(Try it):
Could you write out the records below exactly as they appear, leaving out any pictures?

(Saved entries)
+++++

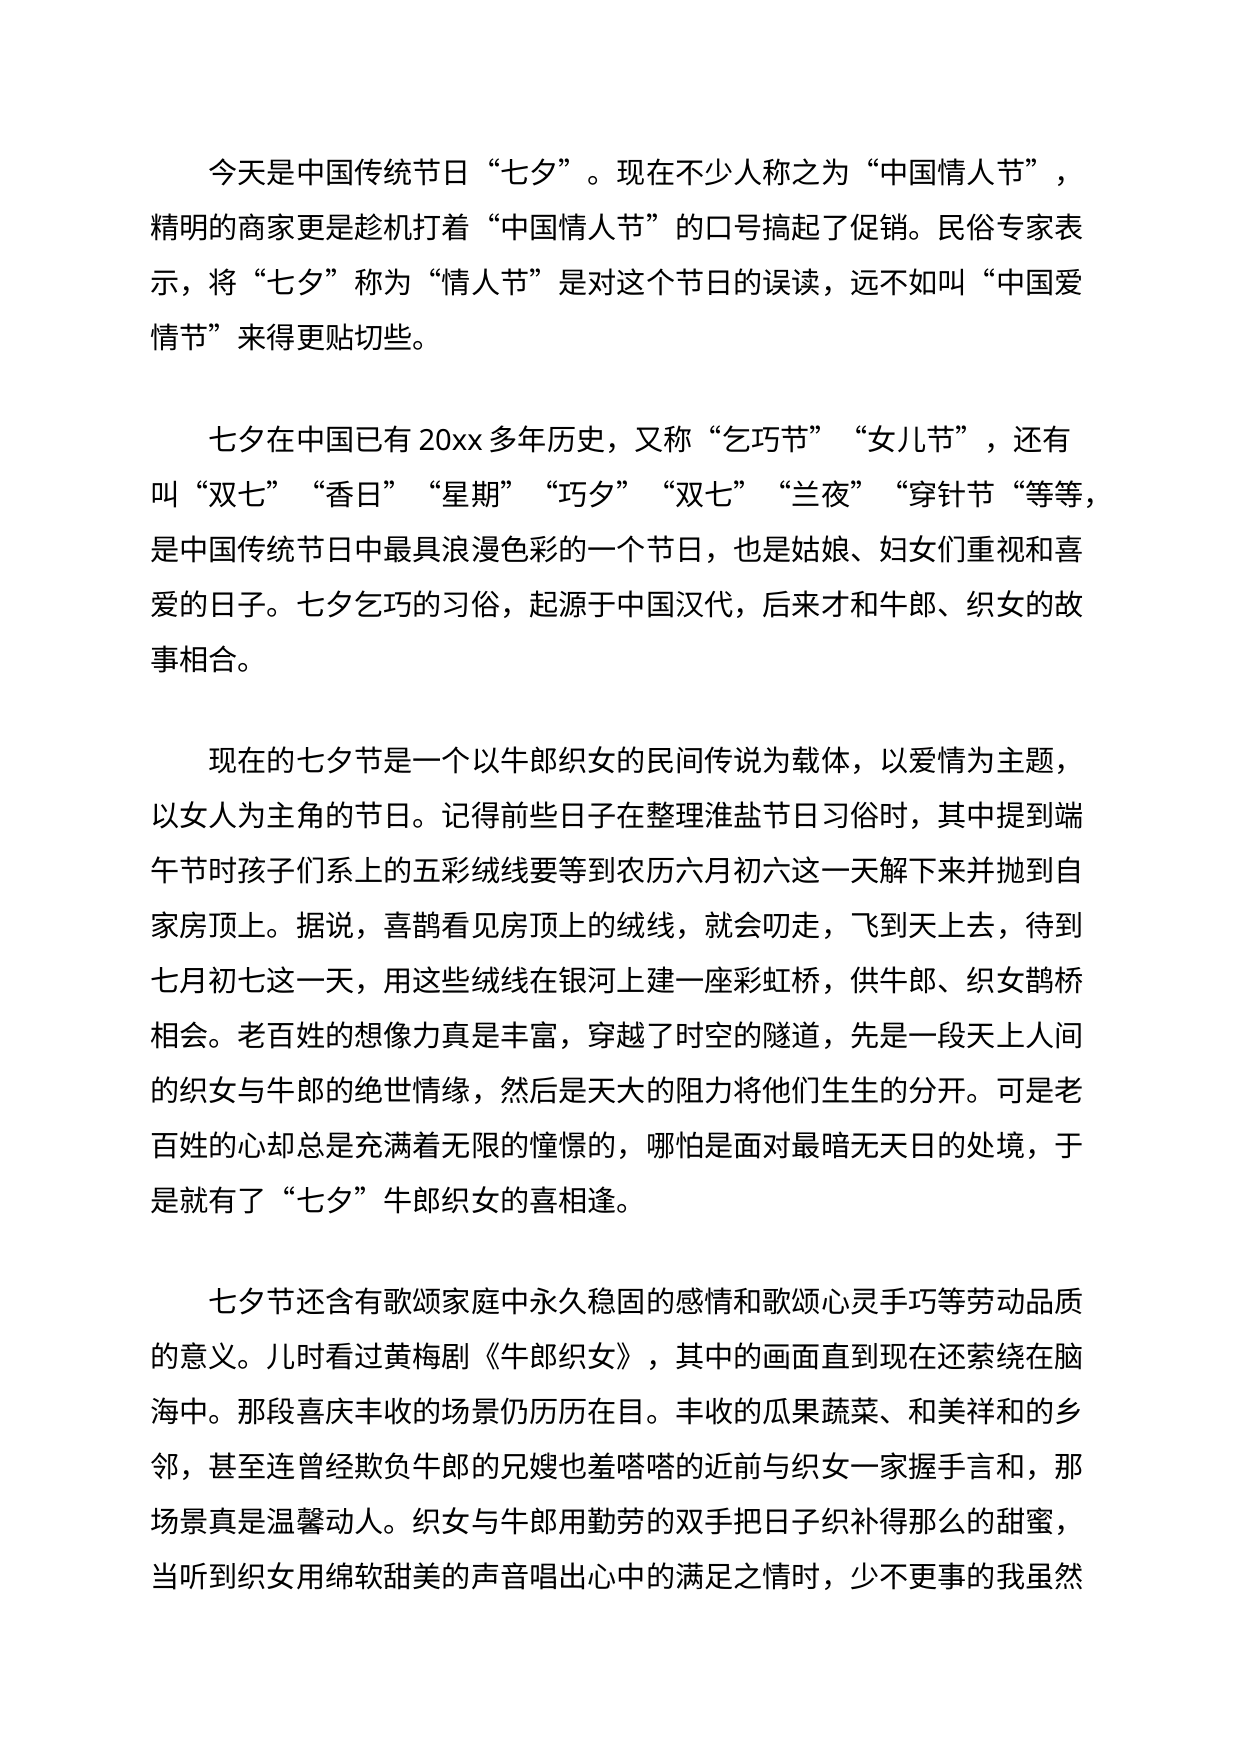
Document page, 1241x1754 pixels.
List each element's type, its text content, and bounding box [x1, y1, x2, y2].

text 现在的七夕节是一个以牛郎织女的民间传说为载体，以爱情为主题，以女人为主角的节日。记得前些日子在整理淮盐节日习俗时，其中提到端午节时孩子们系上的五彩绒线要等到农历六月初六这一天解下来并抛到自家房顶上。据说，喜鹊看见房顶上的绒线，就会叨走，飞到天上去，待到七月初七这一天，用这些绒线在银河上建一座彩虹桥，供牛郎、织女鹊桥相会。老百姓的想像力真是丰富，穿越了时空的隧道，先是一段天上人间的织女与牛郎的绝世情缘，然后是天大的阻力将他们生生的分开。可是老百姓的心却总是充满着无限的憧憬的，哪怕是面对最暗无天日的处境，于是就有了“七夕”牛郎织女的喜相逢。 [150, 738, 1090, 1219]
text 今天是中国传统节日“七夕”。现在不少人称之为“中国情人节”，精明的商家更是趁机打着“中国情人节”的口号搞起了促销。民俗专家表示，将“七夕”称为“情人节”是对这个节日的误读，远不如叫“中国爱情节”来得更贴切些。 [150, 150, 1090, 357]
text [150, 1279, 1090, 1596]
text 七夕在中国已有20xx多年历史，又称“乞巧节”“女儿节”，还有叫“双七”“香日”“星期”“巧夕”“双七”“兰夜”“穿针节“等等，是中国传统节日中最具浪漫色彩的一个节日，也是姑娘、妇女们重视和喜爱的日子。七夕乞巧的习俗，起源于中国汉代，后来才和牛郎、织女的故事相合。 [150, 416, 1090, 678]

+++++

(Written response):
Document page, 1241x1754 pixels.
List each element's type, its text content, and bounding box [x1, y1, x2, y2].

text 现在的七夕节是一个以牛郎织女的民间传说为载体，以爱情为主题，以女人为主角的节日。记得前些日子在整理淮盐节日习俗时，其中提到端午节时孩子们系上的五彩绒线要等到农历六月初六这一天解下来并抛到自家房顶上。据说，喜鹊看见房顶上的绒线，就会叨走，飞到天上去，待到七月初七这一天，用这些绒线在银河上建一座彩虹桥，供牛郎、织女鹊桥相会。老百姓的想像力真是丰富，穿越了时空的隧道，先是一段天上人间的织女与牛郎的绝世情缘，然后是天大的阻力将他们生生的分开。可是老百姓的心却总是充满着无限的憧憬的，哪怕是面对最暗无天日的处境，于是就有了“七夕”牛郎织女的喜相逢。 [150, 738, 1090, 1219]
text 今天是中国传统节日“七夕”。现在不少人称之为“中国情人节”，精明的商家更是趁机打着“中国情人节”的口号搞起了促销。民俗专家表示，将“七夕”称为“情人节”是对这个节日的误读，远不如叫“中国爱情节”来得更贴切些。 [150, 150, 1090, 357]
text [150, 1279, 1090, 1596]
text 七夕在中国已有20xx多年历史，又称“乞巧节”“女儿节”，还有叫“双七”“香日”“星期”“巧夕”“双七”“兰夜”“穿针节“等等，是中国传统节日中最具浪漫色彩的一个节日，也是姑娘、妇女们重视和喜爱的日子。七夕乞巧的习俗，起源于中国汉代，后来才和牛郎、织女的故事相合。 [150, 416, 1090, 678]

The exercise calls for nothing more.